→ TEXT
Inside is what’s thought to be the world’s largest collection of Islamic art spanning 1,400 years and three continents.
Reopened in 2022 following an 18-month renovation, the carbon-neutral museum’s reimagining introduces a visitor trail with expanded interpretative materials providing previously-lacking context to its vast collection of manuscripts, ceramics, textiles, woodwork, jewels and other treasures.
The galleries dedicated to Islam in China and Southeast Asia are new. Mobile and child-friendly resources make MIA more accessible for families, buoyed by free entry for kids 16 and under. Free museum tours run daily, with themes ranging from calligraphy to carpets.
National Museum of Qatar
The National Museum of Qatar was designed by Jean Nouvel.
Opened in 2019, the NMoQ’s 11 interconnected galleries tell the story of Qatar from its geological formation some 700 million years ago to the oil-rich nation of 2.6 million residents today. Films help to bring many of its expertly curated exhibits to life, with audio guides designed to be used both in the museum and at home.

→ DATA EXTRACT
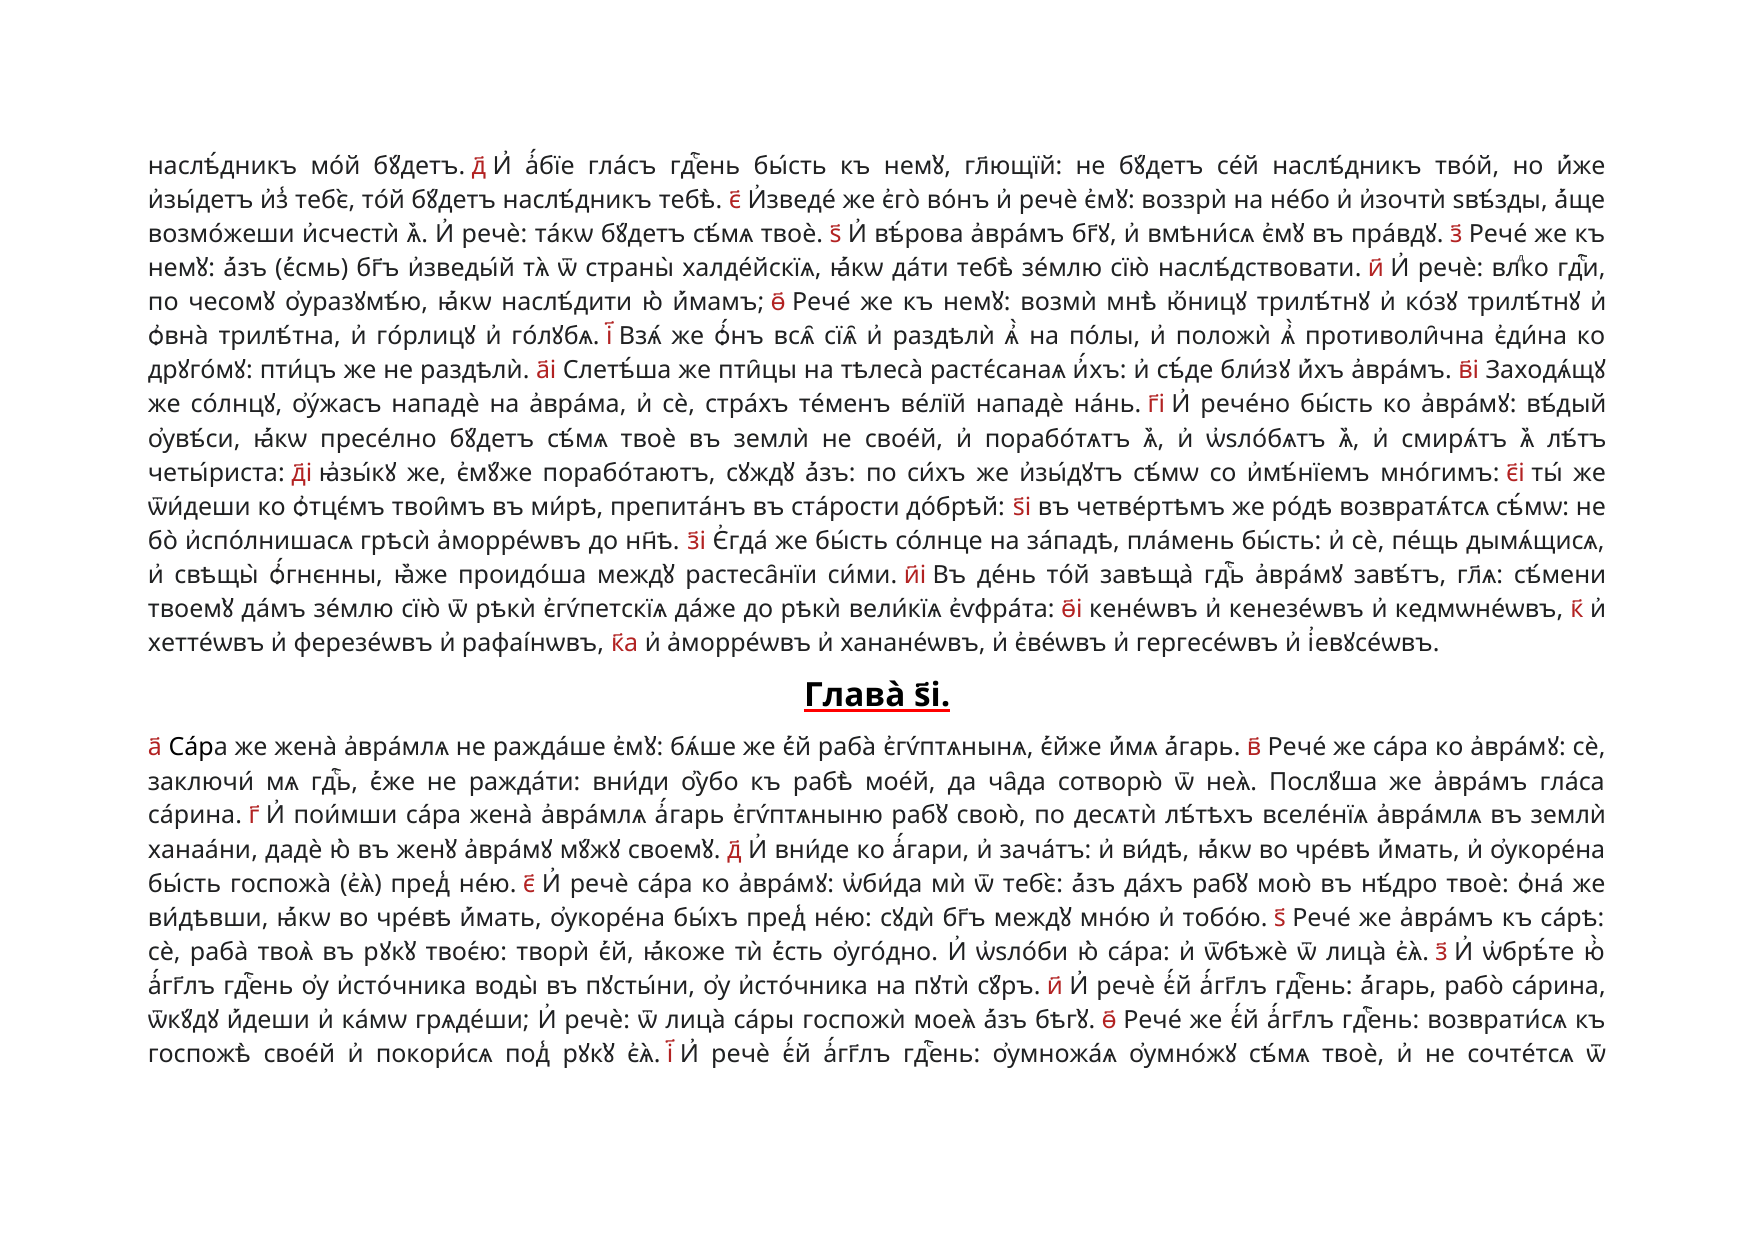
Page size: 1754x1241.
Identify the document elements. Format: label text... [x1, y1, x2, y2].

→ ACTIONS TO TAKE
1 – In the text on the Qatar museums, what makes MIA more accessible for families? Answer in one to three sentences.
2 – How many interconnected galleries does the National Museum of Qatar have, according to the text on the Qatar museums?

→ EXPECTED RESULTS
1 – Mobile and child-friendly resources make MIA more accessible for families. Free entry for kids 16 and under adds to this.

2 – It has 11 interconnected galleries.